On Jul 8, 2013, at 3:33 PM, Peter Cock wrote:
On Mon, Jul 8, 2013 at 11:21 PM, Robert Baertsch <rbaertsc@ucsc.edu> wrote:
I respectfully disagree, If you want an extensible system, you should always wrap primitive system level calls.
Any tools that opens a file that could be compressed would be affected. That is a huge number of tools. Do you really want a cottage industry of tools that have different methods of dealing with compression?
But defining a Python helper function within the Galaxy Python libraries doesn't achieve that.
Are you talking about patching the OS level POSIX open functions or something?
The tools available in Galaxy are written in a range of languages including C, Perl, R, etc. Yes, some are in Python, but of those most are independent of Galaxy and can be used separately from Galaxy.

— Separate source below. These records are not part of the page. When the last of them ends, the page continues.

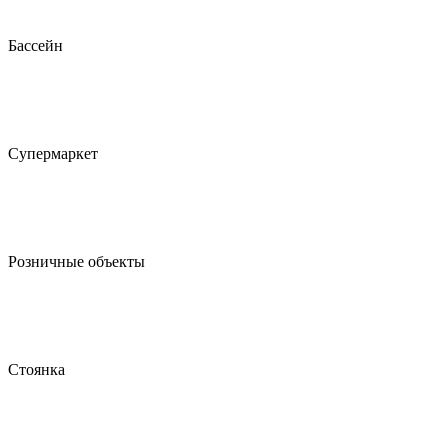
Бассейн
Супермаркет
Розничные объекты
Стоянка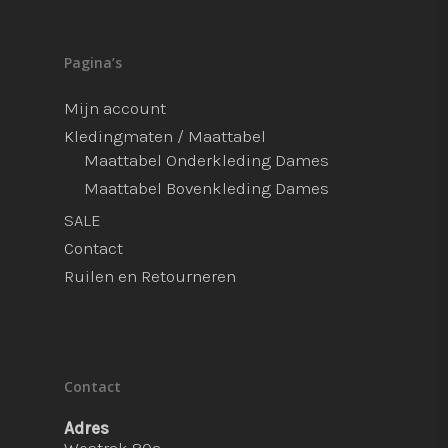
Pagina’s
Mijn account
Kledingmaten / Maattabel
Maattabel Onderkleding Dames
Maattabel Bovenkleding Dames
SALE
Contact
Ruilen en Retourneren
Contact
Adres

no. the helper function would have to ported to R. We are talking about how galaxy compressed data. Once we decide that, we can determine how to best implement it. Proposal: Do not treat compressed data as a separate data type. Treat it as an independent attribute that can be applied to any data. Otherwise you will have to create a gzipped , zip and bz2 type for every type that you want to compress. people can use the python helpers or write their own in other languages, We need a galaxy_open function to hide details of compression from tool developers. We could also open http files or pipes without any changes to tools. (other than changing open() to galaxy_open()
Encoding the gzip status in the datatype will create an explosion of datatypes. Compression is not actually a datatype, it tells you nothing about the content data that is stored in the file.
What we'd previously discussed was a dual system, holding the file type as now (e.g. FASTA, SAM, GFF3, etc) and any compression (e.g., None, normal GZIP, BGZF which is a GZIP variant, BZIP2, etc).
What about tabular. Should we create tab.gz, tab.bz2 and tab.zip also? This will quickly get out of hand and create a mess for tool developers that need to support all thees types. The tool code and tool xml should be written to handle uncompressed data and galaxy should handle the details of decompression. This is not hard to do.
Galaxy tool wrappers currently define input files with a list of file types - they'd also have to give a list of supported compression types (defaulting to none). Likewise for any output files - if they are already compressed the XML for the tool wrapper would have to tell Galaxy this.
It is up to the galaxy team to provide a standard way to interact with compressed files.
That is my preference too - although this could be driven by the Galaxy community rather than the core team? I see defining new datatypes like 'gzippedfastq' as a stop gap special case (but a very practical route for now).
My proposed solution, is a very small change that could be phased in over time. Any tools that uses open would not support compressed files, but they would not break on uncompressed files.
Do others have an opinion?
Either I don't understand your plan, or it would only help in a tiny minority of cases.
Regards,
Peter